Due to reasons best known to them, initially the British rulers in colonial India were reluctant to recruit the Bengalis in the army. But finally, on the 7th August, 1916, when the colonial government announced recruitment for a Bengali Double Company, the people of Bengal responded enthusiastically. Many notable leaders of Bengal encouraged the youth to join the army. They thought that, if India become independent, Indians would be well equipped and ready to defend their Country with those trained soldiers. Kazi Nazrul Islam was one among the recruits, while Subhas Chandra Bose was rejected due to his poor eyesight. BDC or Bengali Double Company officially named as the 49th Bengal Infantry Regiment or 49th Bengalee on the 1st of July 1917 in Karachi. However, it was popularly called as the Bengali Palton.

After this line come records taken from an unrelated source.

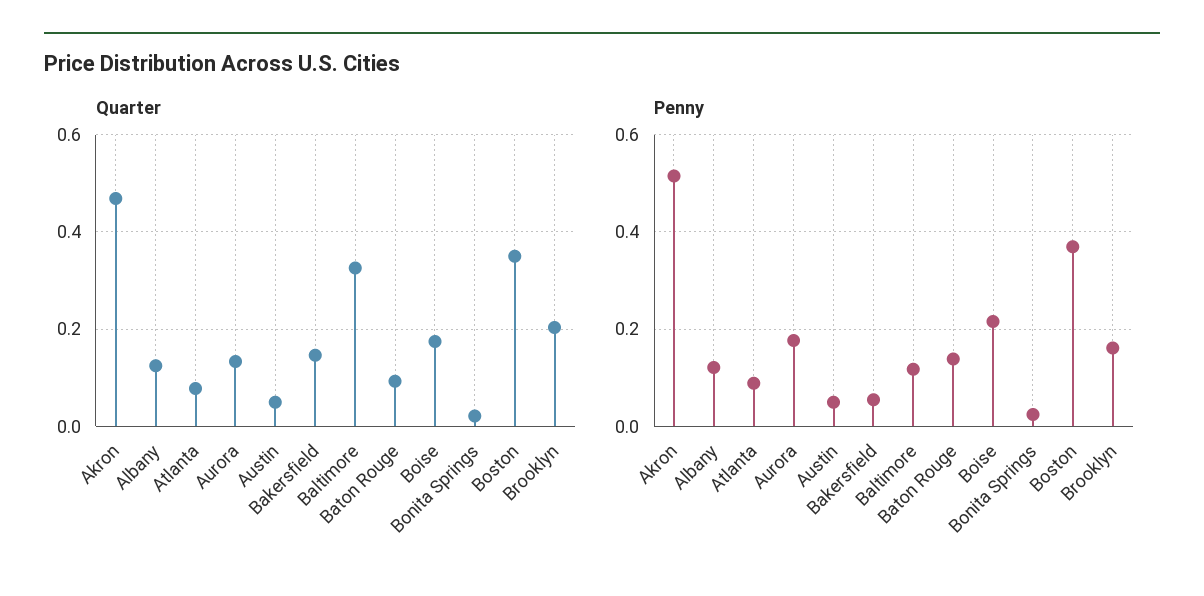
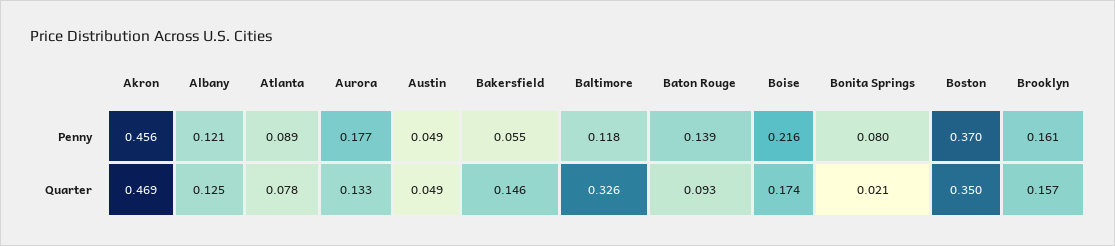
Quarter, Brooklyn: 0.2 -> 0.157
Penny, Akron: 0.52 -> 0.456
Penny, Bonita Springs: 0.02 -> 0.08

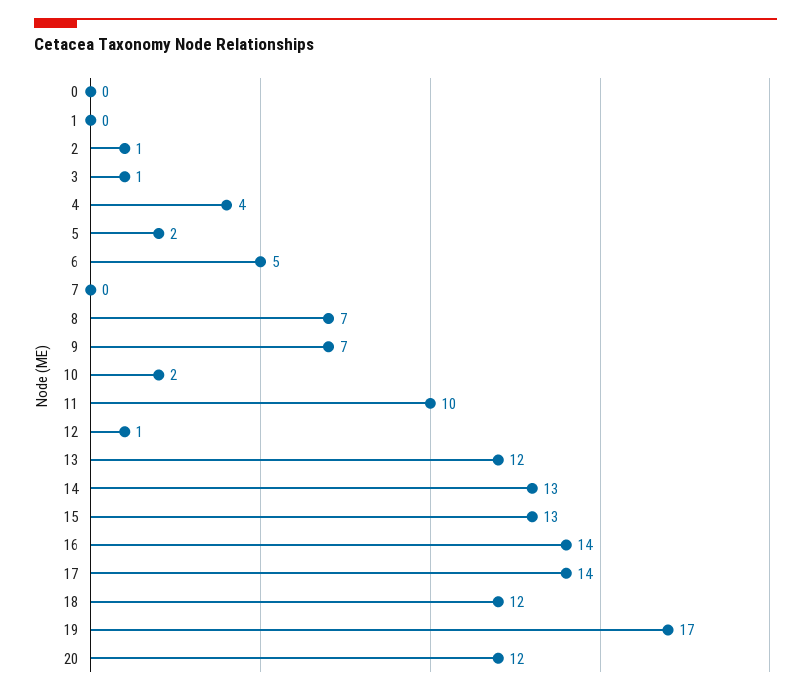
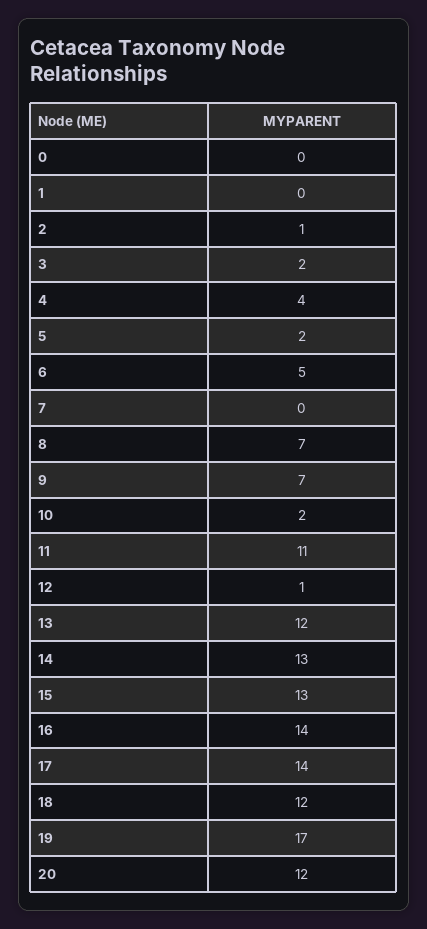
3: 1 -> 2
11: 10 -> 11

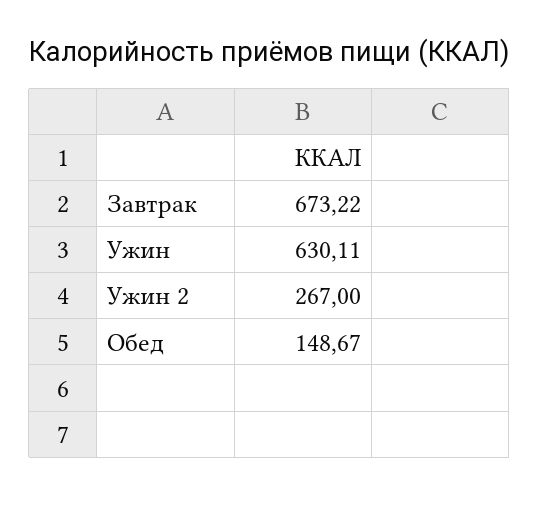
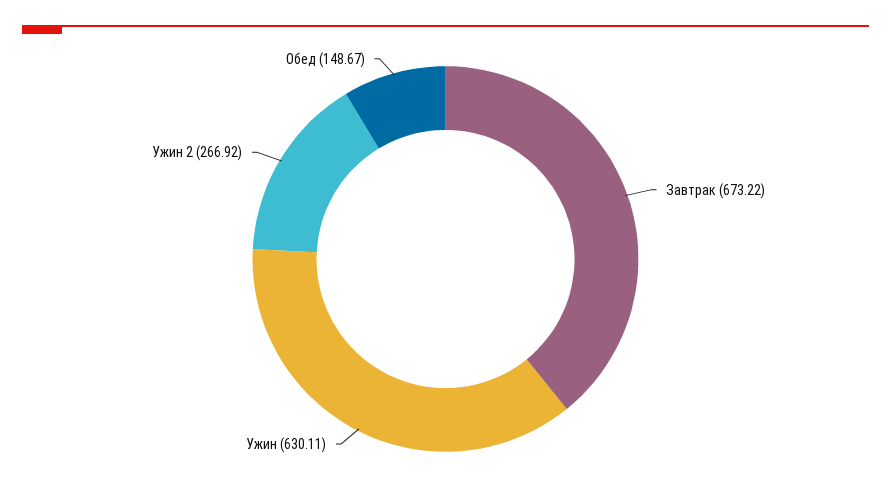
Ужин 2: 267 -> 266.92

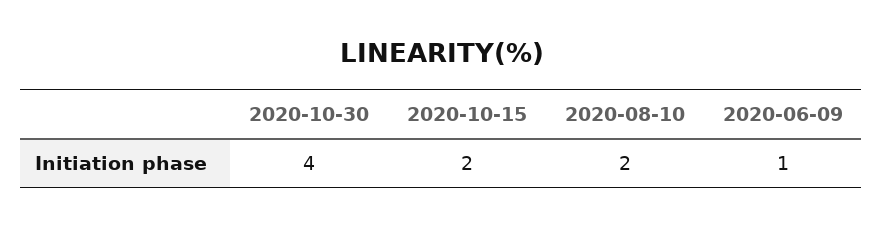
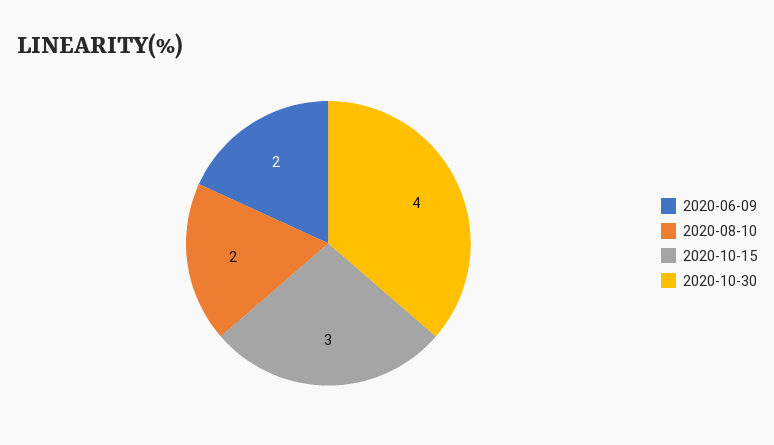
2020-10-15: 2 -> 3
2020-06-09: 1 -> 2

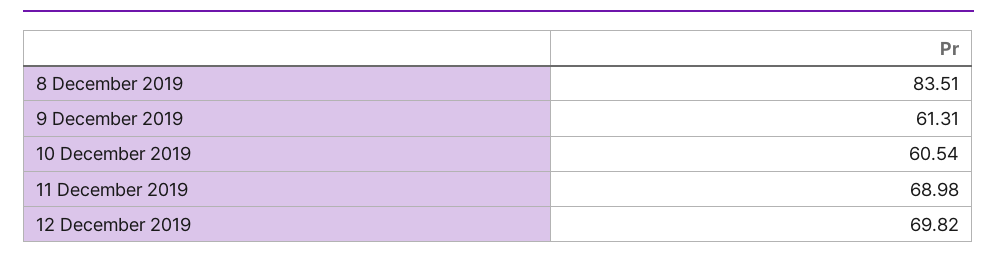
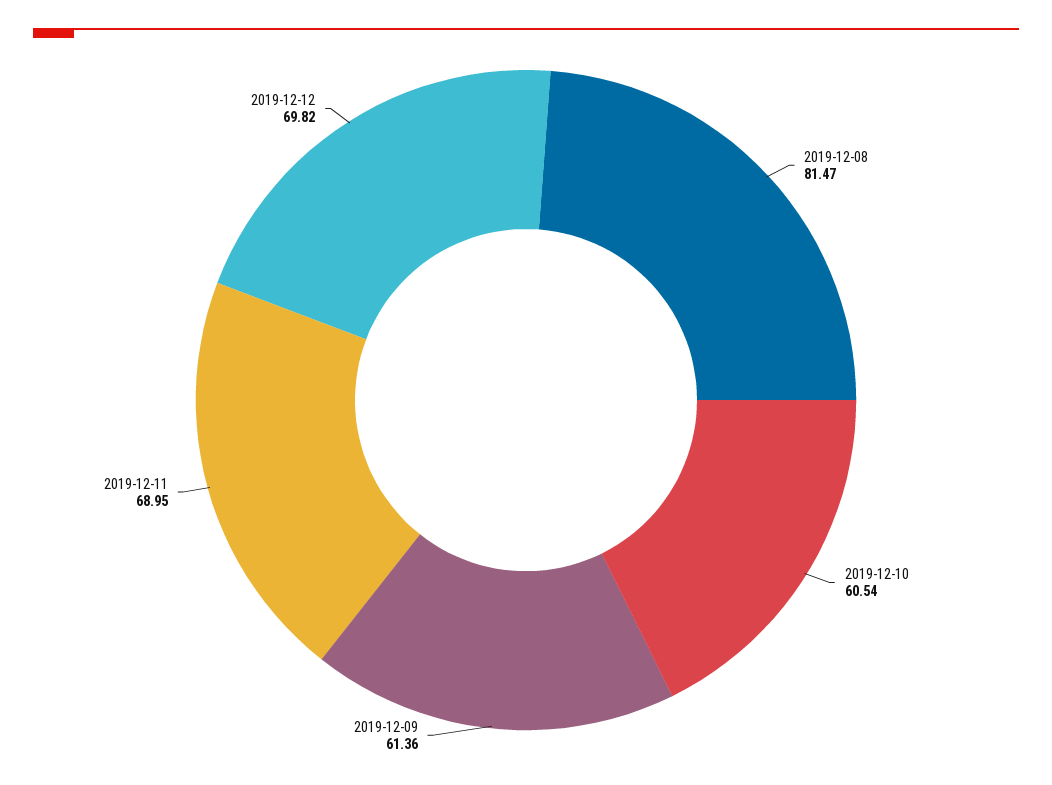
8 December 2019: 83.51 -> 81.47
9 December 2019: 61.31 -> 61.36
11 December 2019: 68.98 -> 68.95

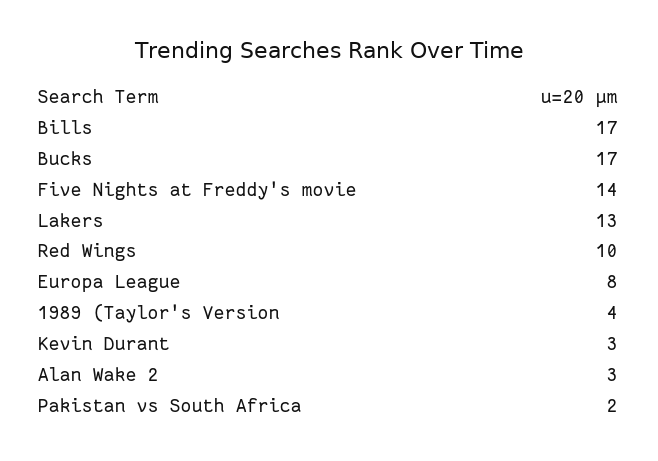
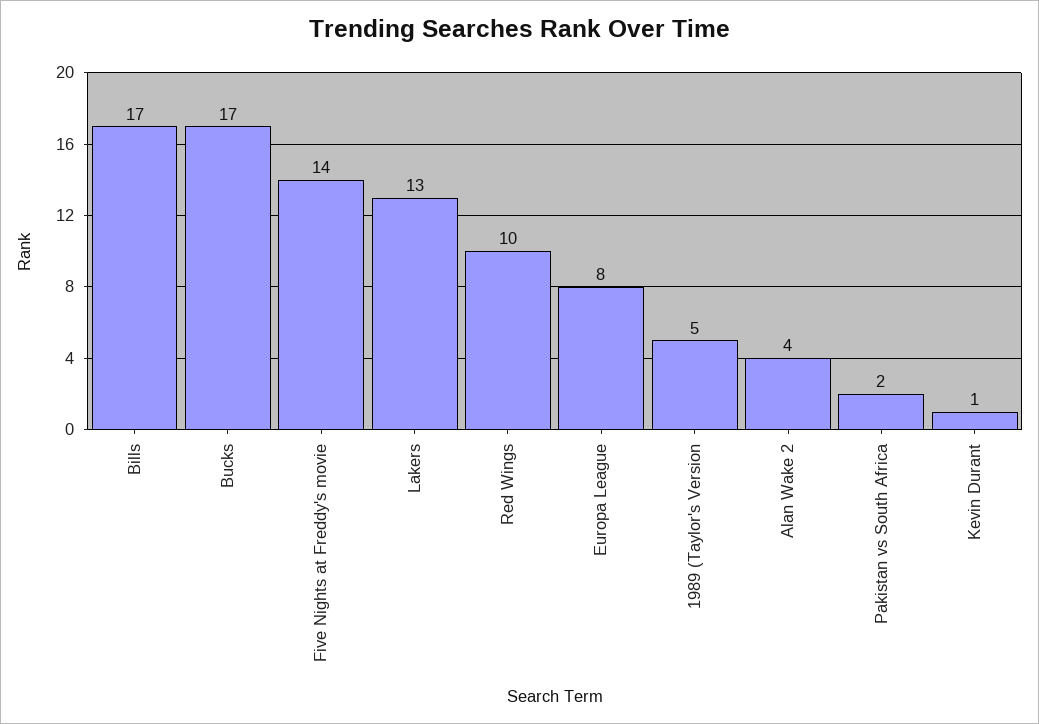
1989 (Taylor's Version: 4 -> 5
Kevin Durant: 3 -> 1
Alan Wake 2: 3 -> 4

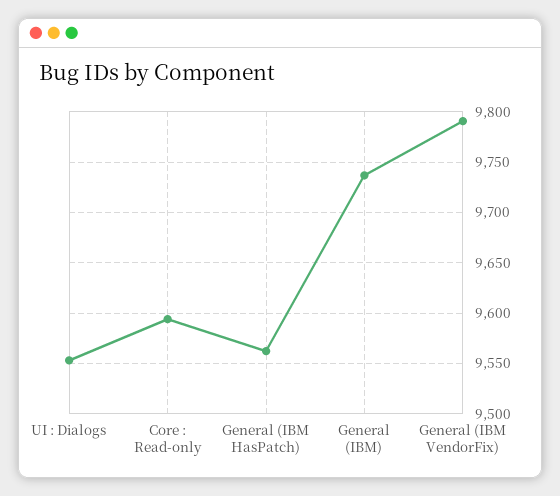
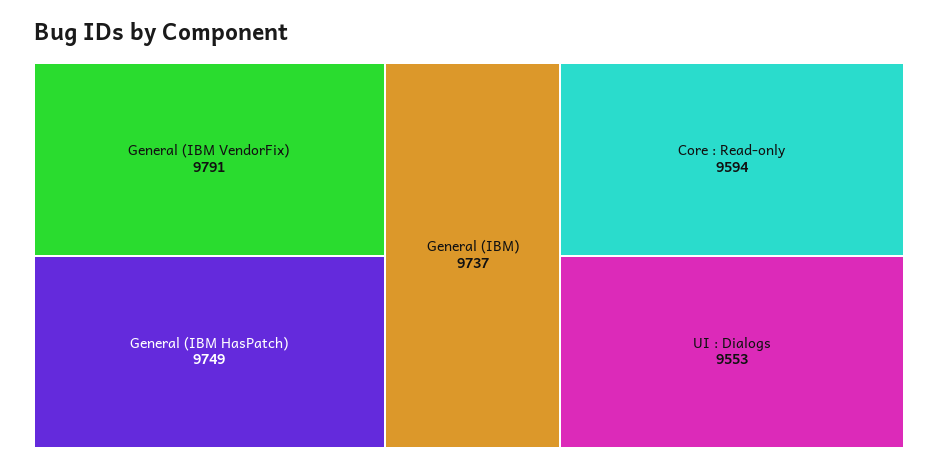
General (IBM HasPatch): 9560 -> 9749

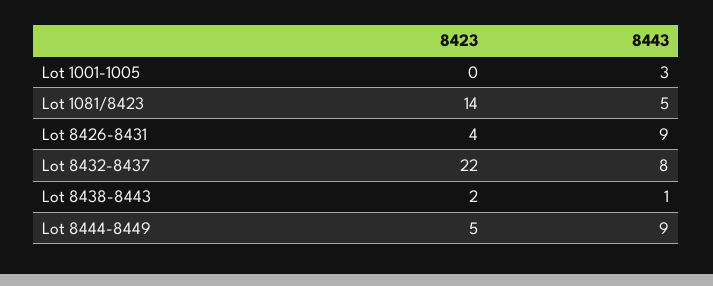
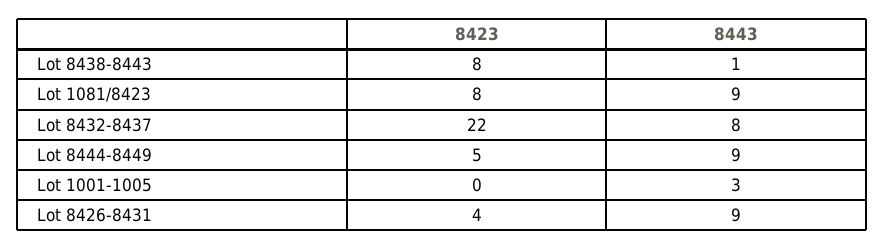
8423, Lot 1081/8423: 14 -> 8
8443, Lot 1081/8423: 5 -> 9
8423, Lot 8438-8443: 2 -> 8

The Regiment was shipped off and they fought side by side of the British Army in Gallipoli and North and East Africa. There, in total, 47,746 were marked as killed or missing with 65,000 wounded. In a haste the 49th Bengalee were sent to Mesopotamia, after the surrender of the British Force in Iraq to the Turkish Army. But the soldiers became disillusioned about the ranks and promotions, since the Indians were not allowed to rise to the rank of a commissioned officer. However, they reached Baghdad in September 1917 and were assigned to garrison duties. The harmful and detrimental climatic condition also took their toll and large numbers of the troops fell sick. In 1918, in an unwanted incident, three officers were shot by two of their comrades, while they were in sleep. The World War ended with the signing of the truce on the 11th November 1918. The Bengalee Regiment was one of the first to be disbanded after the war and it ceased to exist on 31 August 1920. In fact, the unit was not well reported on, whilst on field service in Mesopotamia.
Most of us are unaware about the existence of the Bengali War Memorial in front of the eastern entrance of College Square. It was dedicated to the memory of the members of the 49th Bengalee Regiment who lost their lives in the Great War of 1914-1918, “to the Glory of God, King and Country.” as depicted on the base of this erection. There is a pediment at the top of the rather small white marble column. Under the pediment one can see the British crown and below it is marked with the inscription “49 Bengalees”. The column is ornamented with floral motif and a wreath. The sides of the base of the Monument enlisted the names of those who died in the course of the Great War, including their rank and district of origin. But unfortunately, details about the designer, date of the foundation or the inauguration of the Monument is not available.